One of the biggest trends in bed bug control is the growth of proactive service. Pest management professionals across the country have found it delivers long-term, consistent revenue for what typically has been a one-and-done service.
“We came up with a recurring revenue model for bed bugs,” says Ravi Sachdeva, CEO of American Pest Management in Manhattan, Kansas. The company’s ProActive bed bug service was launched in 2011 and is geared to multi-family and senior-living facilities.
A proactive approach helps pest management companies operate more efficiently. Instead of being swamped with jobs or waiting for them, proactive bed bug service and the revenue it generates are predictable, which means PMPs can plan for growth more effectively.
“In a lot of cases, I think it helps you run your business a lot better; helps you manage your people, manage their time, manage their schedule,” says Chelle Hartzer, technical services manager at Rollins, which launched the Orkin’s ProAct service for the hospitality industry in July 2017.
Clients see the benefit, too. For years, hospitality and property managers have been jerked from one bed bug drama to the next. They’ve spent tens of thousands of dollars, only to have bed bugs reintroduced and get out of control, which sets them right back at square one.
Proactive bed bug control changes this dynamic. Clients feel like they have more control; they don’t have to take rooms out service and can save money as well. Neither are they riding the bed bug cost rollercoaster, spending zero dollars one month to control the pests and thousands of dollars the next. “It equalizes their costs” and is a predictable line item in their budget, says Hartzer.
Proactive bed bug programs also better protect the brand. “The threshold for brand security is very small,” says Stephen Kells, a bed bug expert at the University of Minnesota.
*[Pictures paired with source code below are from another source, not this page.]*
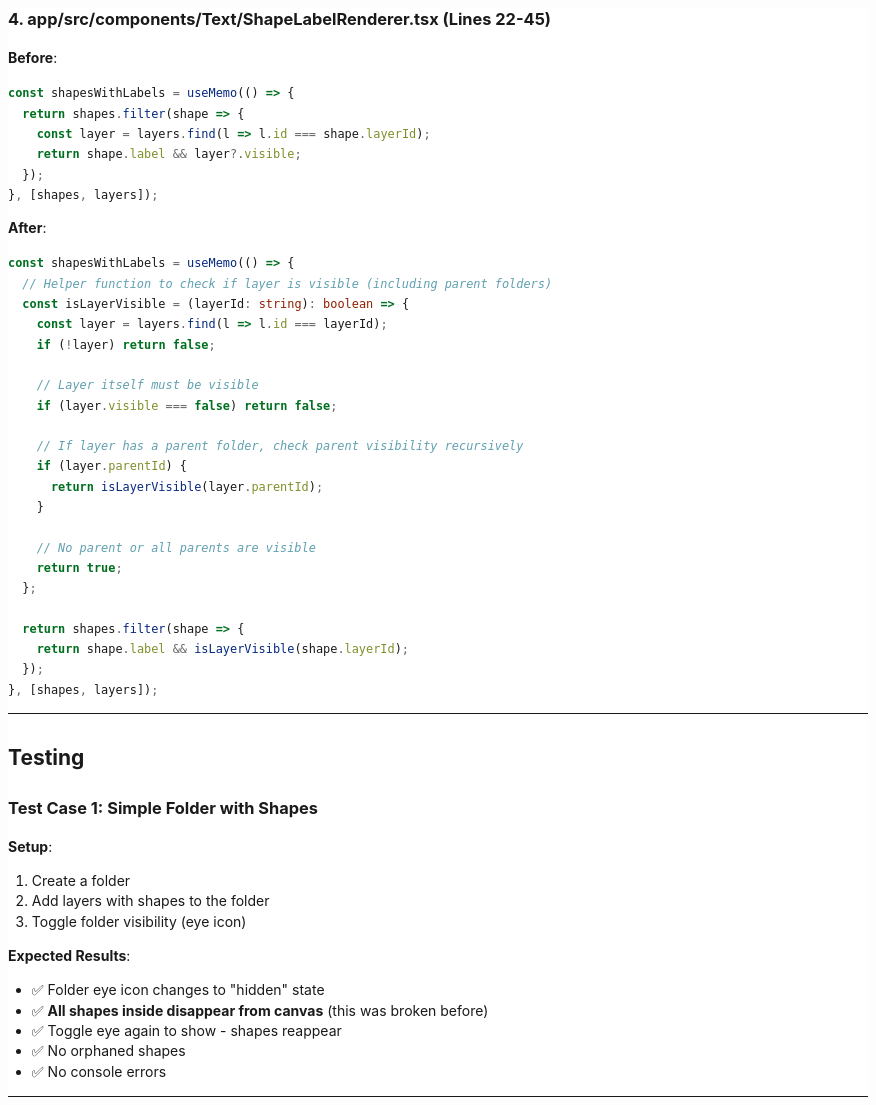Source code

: 
### 4. app/src/components/Text/ShapeLabelRenderer.tsx (Lines 22-45)

**Before**:
```typescript
const shapesWithLabels = useMemo(() => {
  return shapes.filter(shape => {
    const layer = layers.find(l => l.id === shape.layerId);
    return shape.label && layer?.visible;
  });
}, [shapes, layers]);
```

**After**:
```typescript
const shapesWithLabels = useMemo(() => {
  // Helper function to check if layer is visible (including parent folders)
  const isLayerVisible = (layerId: string): boolean => {
    const layer = layers.find(l => l.id === layerId);
    if (!layer) return false;

    // Layer itself must be visible
    if (layer.visible === false) return false;

    // If layer has a parent folder, check parent visibility recursively
    if (layer.parentId) {
      return isLayerVisible(layer.parentId);
    }

    // No parent or all parents are visible
    return true;
  };

  return shapes.filter(shape => {
    return shape.label && isLayerVisible(shape.layerId);
  });
}, [shapes, layers]);
```

---

## Testing

### Test Case 1: Simple Folder with Shapes

**Setup**:
1. Create a folder
2. Add layers with shapes to the folder
3. Toggle folder visibility (eye icon)

**Expected Results**:
- ✅ Folder eye icon changes to "hidden" state
- ✅ **All shapes inside disappear from canvas** (this was broken before)
- ✅ Toggle eye again to show - shapes reappear
- ✅ No orphaned shapes
- ✅ No console errors

---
It only takes one bed bug in one of ten thousand rooms to create havoc for a hospitality company on social media. A proactive treatment may help prevent that one incident from occurring, he says.
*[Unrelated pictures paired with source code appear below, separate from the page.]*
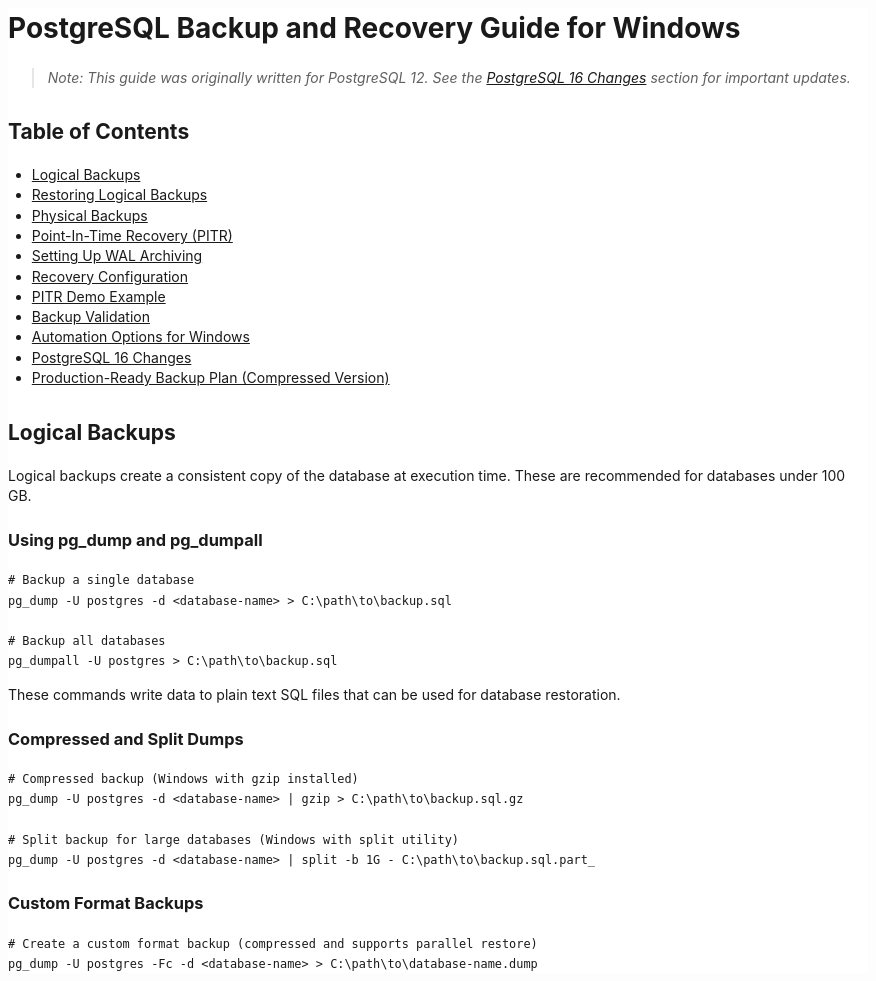# PostgreSQL Backup and Recovery Guide for Windows
> *Note: This guide was originally written for PostgreSQL 12. See the [PostgreSQL 16 Changes](#postgresql-16-changes) section for important updates.*

## Table of Contents
- [Logical Backups](#logical-backups)
- [Restoring Logical Backups](#restoring-logical-backups)
- [Physical Backups](#physical-backups)
- [Point-In-Time Recovery (PITR)](#point-in-time-recovery-pitr)
- [Setting Up WAL Archiving](#setting-up-wal-archiving)
- [Recovery Configuration](#recovery-configuration)
- [PITR Demo Example](#pitr-demo-example)
- [Backup Validation](#backup-validation)
- [Automation Options for Windows](#automation-options-for-windows)
- [PostgreSQL 16 Changes](#postgresql-16-changes)
- [Production-Ready Backup Plan (Compressed Version)](#production-ready-backup-plan-compressed-version)

## Logical Backups

Logical backups create a consistent copy of the database at execution time. These are recommended for databases under 100 GB.

### Using pg_dump and pg_dumpall

```shell
# Backup a single database
pg_dump -U postgres -d <database-name> > C:\path\to\backup.sql

# Backup all databases
pg_dumpall -U postgres > C:\path\to\backup.sql
```

These commands write data to plain text SQL files that can be used for database restoration.

### Compressed and Split Dumps

```shell
# Compressed backup (Windows with gzip installed)
pg_dump -U postgres -d <database-name> | gzip > C:\path\to\backup.sql.gz

# Split backup for large databases (Windows with split utility)
pg_dump -U postgres -d <database-name> | split -b 1G - C:\path\to\backup.sql.part_
```

### Custom Format Backups

```shell
# Create a custom format backup (compressed and supports parallel restore)
pg_dump -U postgres -Fc -d <database-name> > C:\path\to\database-name.dump
```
Proactive vs prevention. Proactive services don’t promise to prevent bed bugs, which are savvy hitchhikers and easily can be carried in on clothing, luggage, backpacks and other personal belongings. Their goal is to catch problems early and reduce the likelihood that introduced bed bugs become an infestation that spreads to other rooms or apartments.
Proactive services generally fall into two camps. The first involves frequent inspections – two to four a year depending on a property’s infestation history – and treatment of rooms or apartments as needed.
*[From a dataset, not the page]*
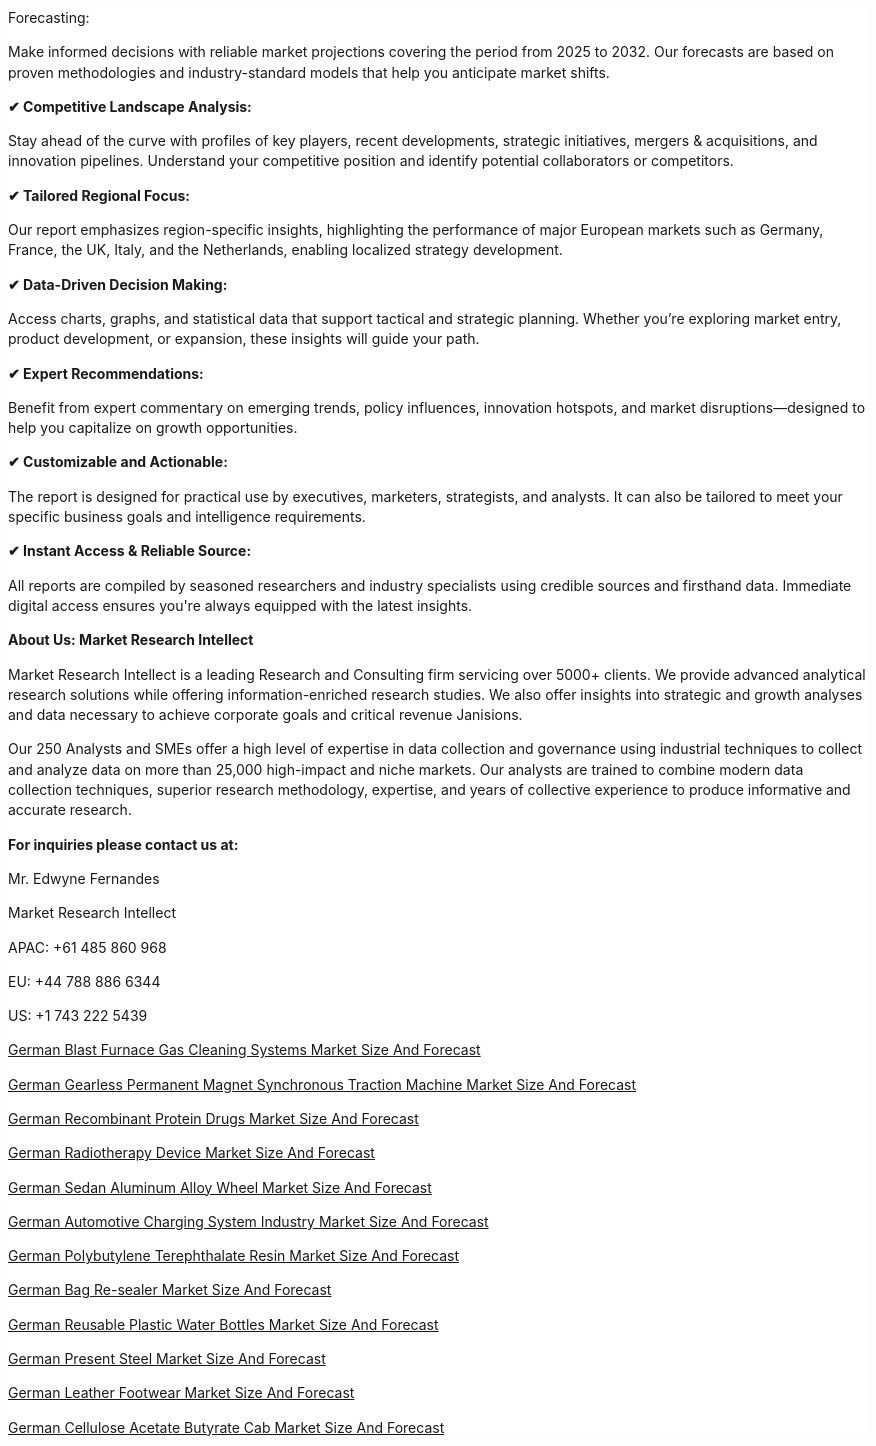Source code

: Forecasting:</strong></p><p>Make informed decisions with reliable market projections covering the period from 2025 to 2032. Our forecasts are based on proven methodologies and industry-standard models that help you anticipate market shifts.</p><p><strong>✔ Competitive Landscape Analysis:</strong></p><p>Stay ahead of the curve with profiles of key players, recent developments, strategic initiatives, mergers &amp; acquisitions, and innovation pipelines. Understand your competitive position and identify potential collaborators or competitors.</p><p><strong>✔ Tailored Regional Focus:</strong></p><p>Our report emphasizes region-specific insights, highlighting the performance of major European markets such as Germany, France, the UK, Italy, and the Netherlands, enabling localized strategy development.</p><p><strong>✔ Data-Driven Decision Making:</strong></p><p>Access charts, graphs, and statistical data that support tactical and strategic planning. Whether you&rsquo;re exploring market entry, product development, or expansion, these insights will guide your path.</p><p><strong>✔ Expert Recommendations:</strong></p><p>Benefit from expert commentary on emerging trends, policy influences, innovation hotspots, and market disruptions&mdash;designed to help you capitalize on growth opportunities.</p><p><strong>✔ Customizable and Actionable:</strong></p><p>The report is designed for practical use by executives, marketers, strategists, and analysts. It can also be tailored to meet your specific business goals and intelligence requirements.</p><p><strong>✔ Instant Access &amp; Reliable Source:</strong></p><p>All reports are compiled by seasoned researchers and industry specialists using credible sources and firsthand data. Immediate digital access ensures you're always equipped with the latest insights.</p><p><strong><span class="font-[700]">About Us: Market Research Intellect</span></strong></p><p><span class="">Market Research Intellect is a leading Research and Consulting firm servicing over 5000+ clients. We provide advanced analytical research solutions while offering information-enriched research studies.&nbsp;</span>We also offer insights into strategic and growth analyses and data necessary to achieve corporate goals and critical revenue Janisions.</p><p><span class="">Our 250 Analysts and SMEs offer a high level of expertise in data collection and governance using industrial techniques to collect and analyze data on more than 25,000 high-impact and niche markets. Our analysts are trained to combine modern data collection techniques, superior research methodology, expertise, and years of collective experience to produce informative and accurate research.</span></p><p><strong>For inquiries please contact us at:</strong></p><p>Mr. Edwyne Fernandes</p><p>Market Research Intellect</p><p>APAC: +61 485 860 968</p><p>EU: +44 788 886 6344</p><p>US: +1 743 222 5439</p><p><a href="https://github.com/Rumay210203/22apr2/blob/main/Blast-Furnace-Gas-Cleaning-Systems-Market/China-Blast-Furnace-Gas-Cleaning-Systems-Market.md">German Blast Furnace Gas Cleaning Systems Market Size And Forecast</a></p><p><a href="https://github.com/Rumay210203/22apr/blob/main/Gearless-Permanent-Magnet-Synchronous-Traction-Machine-Market/China-Gearless-Permanent-Magnet-Synchronous-Traction-Machine-Market.md">German Gearless Permanent Magnet Synchronous Traction Machine Market Size And Forecast</a></p><p><a href="https://github.com/Rumay210203/22apr3/blob/main/Recombinant-Protein-Drugs-Market/China-Recombinant-Protein-Drugs-Market.md">German Recombinant Protein Drugs Market Size And Forecast</a></p><p><a href="https://github.com/Rumay210203/22apr4/blob/main/Radiotherapy-Device-Market/China-Radiotherapy-Device-Market.md">German Radiotherapy Device Market Size And Forecast</a></p><p><a href="https://github.com/Rumay210203/21apr2/blob/main/Sedan-Aluminum-Alloy-Wheel-Market/China-Sedan-Aluminum-Alloy-Wheel-Market.md">German Sedan Aluminum Alloy Wheel Market Size And Forecast</a></p><p><a href="https://github.com/Rumay210203/21apr3/blob/main/Automotive-Charging-System-Industry-Market/China-Automotive-Charging-System-Industry-Market.md">German Automotive Charging System Industry Market Size And Forecast</a></p><p><a href="https://github.com/Rumay210203/21apr4/blob/main/Polybutylene-Terephthalate-Resin-Market/China-Polybutylene-Terephthalate-Resin-Market.md">German Polybutylene Terephthalate Resin Market Size And Forecast</a></p><p><a href="https://github.com/Rumay210203/21apr5/blob/main/Bag-Re-sealer-Market/China-Bag-Re-sealer-Market.md">German Bag Re-sealer Market Size And Forecast</a></p><p><a href="https://github.com/Rumay210203/22apr1/blob/main/Reusable-Plastic-Water-Bottles-Market/China-Reusable-Plastic-Water-Bottles-Market.md">German Reusable Plastic Water Bottles Market Size And Forecast</a></p><p><a href="https://github.com/Rumay210203/22apr2/blob/main/Present-Steel-Market/China-Present-Steel-Market.md">German Present Steel Market Size And Forecast</a></p><p><a href="https://github.com/Rumay210203/22apr/blob/main/Leather-Footwear-Market/China-Leather-Footwear-Market.md">German Leather Footwear Market Size And Forecast</a></p><p><a href="https://github.com/Rumay210203/22apr3/blob/main/Cellulose-Acetate-Butyrate-Cab-Market/China-Cellulose-Acetate-Butyrate-Cab-Market.md">German Cellulose Acetate Butyrate Cab Market Size And Forecast</a></p>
Using this approach, Chris Christensen, owner of Truly Nolen franchises in greater Lexington, Ky., got a 1,600-unit public housing complex with 30 percent of units infested down to 4 percent over a nine-year period. For large properties like office buildings and movie theaters, PMPs use canines to perform frequent sweeps for bed bugs.
The second approach to proactive service involves frequent inspections plus treatment, even if no bed bugs are detected during inspection.
As part of the ProActive service at American Pest Management, technicians generally inspect and treat units twice yearly, once any infestations in the building have been eliminated. On the rare occasion when technicians do find live bed bugs during a subsequent inspection, they’re usually dealing with one or two, not hundreds, says Sachdeva. Orkin’s ProAct service likewise inspects and treats rooms on a rotating schedule.
A key part of proactive service is using a control product that has long-lasting residual efficacy to knock down any bed bugs that get introduced between inspections.